* TASK TO CARRY OUT
One figure is the expected answer: how many lines in the listing contain "Google".
---------- DATASET ENTRIES ----------
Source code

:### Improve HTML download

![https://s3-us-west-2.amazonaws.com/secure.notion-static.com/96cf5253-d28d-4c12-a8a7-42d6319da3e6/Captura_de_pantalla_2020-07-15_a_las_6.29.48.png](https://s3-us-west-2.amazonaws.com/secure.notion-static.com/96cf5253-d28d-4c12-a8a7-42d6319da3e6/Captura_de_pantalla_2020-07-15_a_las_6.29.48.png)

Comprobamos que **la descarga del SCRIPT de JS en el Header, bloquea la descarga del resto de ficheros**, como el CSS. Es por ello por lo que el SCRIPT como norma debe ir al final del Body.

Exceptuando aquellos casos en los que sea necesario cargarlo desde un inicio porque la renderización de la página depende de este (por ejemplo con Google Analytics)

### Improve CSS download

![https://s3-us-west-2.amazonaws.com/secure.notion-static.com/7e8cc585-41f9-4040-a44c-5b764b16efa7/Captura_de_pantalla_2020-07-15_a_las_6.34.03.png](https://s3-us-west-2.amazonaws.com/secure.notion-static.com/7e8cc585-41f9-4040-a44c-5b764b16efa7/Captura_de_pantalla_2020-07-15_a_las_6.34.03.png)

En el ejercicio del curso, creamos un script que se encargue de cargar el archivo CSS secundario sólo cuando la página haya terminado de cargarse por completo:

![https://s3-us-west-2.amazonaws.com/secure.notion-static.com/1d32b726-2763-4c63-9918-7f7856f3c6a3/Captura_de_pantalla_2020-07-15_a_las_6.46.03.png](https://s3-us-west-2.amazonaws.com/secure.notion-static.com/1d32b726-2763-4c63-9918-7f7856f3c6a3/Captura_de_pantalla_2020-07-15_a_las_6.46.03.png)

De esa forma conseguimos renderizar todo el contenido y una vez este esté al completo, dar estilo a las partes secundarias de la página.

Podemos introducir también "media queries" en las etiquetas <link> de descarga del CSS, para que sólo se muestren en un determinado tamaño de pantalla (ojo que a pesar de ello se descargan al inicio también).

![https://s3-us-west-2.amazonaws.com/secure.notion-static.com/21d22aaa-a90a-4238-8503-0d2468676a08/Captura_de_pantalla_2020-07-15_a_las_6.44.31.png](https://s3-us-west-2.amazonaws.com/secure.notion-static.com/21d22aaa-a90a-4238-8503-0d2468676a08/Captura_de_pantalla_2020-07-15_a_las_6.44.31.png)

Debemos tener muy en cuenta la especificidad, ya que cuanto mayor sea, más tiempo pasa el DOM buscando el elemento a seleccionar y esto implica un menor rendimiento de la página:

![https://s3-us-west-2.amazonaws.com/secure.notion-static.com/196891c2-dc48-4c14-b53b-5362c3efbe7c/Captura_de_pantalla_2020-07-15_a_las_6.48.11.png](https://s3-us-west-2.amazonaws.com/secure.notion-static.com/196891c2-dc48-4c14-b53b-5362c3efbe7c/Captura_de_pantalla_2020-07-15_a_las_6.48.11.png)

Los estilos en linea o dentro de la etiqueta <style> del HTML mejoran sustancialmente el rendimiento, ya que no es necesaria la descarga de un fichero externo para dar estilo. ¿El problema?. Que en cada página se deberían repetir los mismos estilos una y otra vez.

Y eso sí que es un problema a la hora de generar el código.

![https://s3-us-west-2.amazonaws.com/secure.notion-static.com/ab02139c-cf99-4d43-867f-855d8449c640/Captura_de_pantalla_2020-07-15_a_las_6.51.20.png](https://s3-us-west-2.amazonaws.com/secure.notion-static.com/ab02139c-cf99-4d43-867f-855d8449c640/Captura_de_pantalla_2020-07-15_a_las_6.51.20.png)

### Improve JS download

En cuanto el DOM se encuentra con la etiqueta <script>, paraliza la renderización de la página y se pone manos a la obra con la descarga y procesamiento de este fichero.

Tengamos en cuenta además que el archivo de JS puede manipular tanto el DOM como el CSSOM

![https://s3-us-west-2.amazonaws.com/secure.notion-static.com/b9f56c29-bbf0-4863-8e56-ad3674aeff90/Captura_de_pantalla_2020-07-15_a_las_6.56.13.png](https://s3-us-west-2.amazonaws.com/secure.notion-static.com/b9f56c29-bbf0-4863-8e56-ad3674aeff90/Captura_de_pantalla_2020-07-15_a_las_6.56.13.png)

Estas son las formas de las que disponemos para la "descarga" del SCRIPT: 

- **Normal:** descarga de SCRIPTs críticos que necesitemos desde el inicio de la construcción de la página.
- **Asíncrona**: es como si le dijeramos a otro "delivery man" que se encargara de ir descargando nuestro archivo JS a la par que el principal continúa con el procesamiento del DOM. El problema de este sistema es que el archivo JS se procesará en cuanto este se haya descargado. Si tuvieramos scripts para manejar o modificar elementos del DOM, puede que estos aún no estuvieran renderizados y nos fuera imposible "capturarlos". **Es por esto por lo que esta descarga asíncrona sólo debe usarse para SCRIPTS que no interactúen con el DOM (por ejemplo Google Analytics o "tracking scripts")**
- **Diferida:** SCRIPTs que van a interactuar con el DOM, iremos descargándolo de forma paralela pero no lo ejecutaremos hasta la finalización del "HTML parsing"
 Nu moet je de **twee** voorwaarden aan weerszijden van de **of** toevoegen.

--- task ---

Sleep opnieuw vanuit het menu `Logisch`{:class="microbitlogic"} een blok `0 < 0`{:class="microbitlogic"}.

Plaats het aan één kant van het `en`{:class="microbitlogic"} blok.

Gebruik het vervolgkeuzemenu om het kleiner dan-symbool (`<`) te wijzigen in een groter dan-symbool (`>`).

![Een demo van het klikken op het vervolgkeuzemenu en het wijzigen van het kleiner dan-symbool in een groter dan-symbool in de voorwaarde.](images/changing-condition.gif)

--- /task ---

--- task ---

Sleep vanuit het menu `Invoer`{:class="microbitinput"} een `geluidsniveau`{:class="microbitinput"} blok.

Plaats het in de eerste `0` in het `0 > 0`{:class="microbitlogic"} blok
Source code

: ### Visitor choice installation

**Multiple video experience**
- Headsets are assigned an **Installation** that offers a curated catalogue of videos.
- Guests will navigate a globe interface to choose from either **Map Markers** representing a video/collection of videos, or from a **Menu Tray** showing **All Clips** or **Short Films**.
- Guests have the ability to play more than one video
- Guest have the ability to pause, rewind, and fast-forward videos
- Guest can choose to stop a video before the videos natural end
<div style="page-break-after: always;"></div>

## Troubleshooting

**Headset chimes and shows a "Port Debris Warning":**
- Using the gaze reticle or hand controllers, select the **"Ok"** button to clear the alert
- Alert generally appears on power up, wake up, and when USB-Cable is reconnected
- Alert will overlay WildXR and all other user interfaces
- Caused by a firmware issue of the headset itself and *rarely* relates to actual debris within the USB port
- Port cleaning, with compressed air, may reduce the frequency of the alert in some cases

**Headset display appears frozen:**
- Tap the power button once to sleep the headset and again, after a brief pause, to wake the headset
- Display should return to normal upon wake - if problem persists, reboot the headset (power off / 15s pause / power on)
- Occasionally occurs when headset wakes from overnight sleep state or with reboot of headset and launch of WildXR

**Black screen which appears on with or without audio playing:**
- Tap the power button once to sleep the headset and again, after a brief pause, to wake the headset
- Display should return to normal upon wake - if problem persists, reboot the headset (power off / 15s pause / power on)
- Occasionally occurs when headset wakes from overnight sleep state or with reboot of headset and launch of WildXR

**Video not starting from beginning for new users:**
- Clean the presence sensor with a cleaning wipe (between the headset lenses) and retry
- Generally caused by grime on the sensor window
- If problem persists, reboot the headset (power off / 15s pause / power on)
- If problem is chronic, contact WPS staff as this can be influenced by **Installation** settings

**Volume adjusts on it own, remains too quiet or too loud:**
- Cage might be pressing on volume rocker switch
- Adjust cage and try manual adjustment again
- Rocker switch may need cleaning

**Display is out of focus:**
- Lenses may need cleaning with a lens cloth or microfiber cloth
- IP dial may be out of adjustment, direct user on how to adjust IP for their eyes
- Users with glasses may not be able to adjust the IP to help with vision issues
----------
* RESULT FOR THIS TASK
2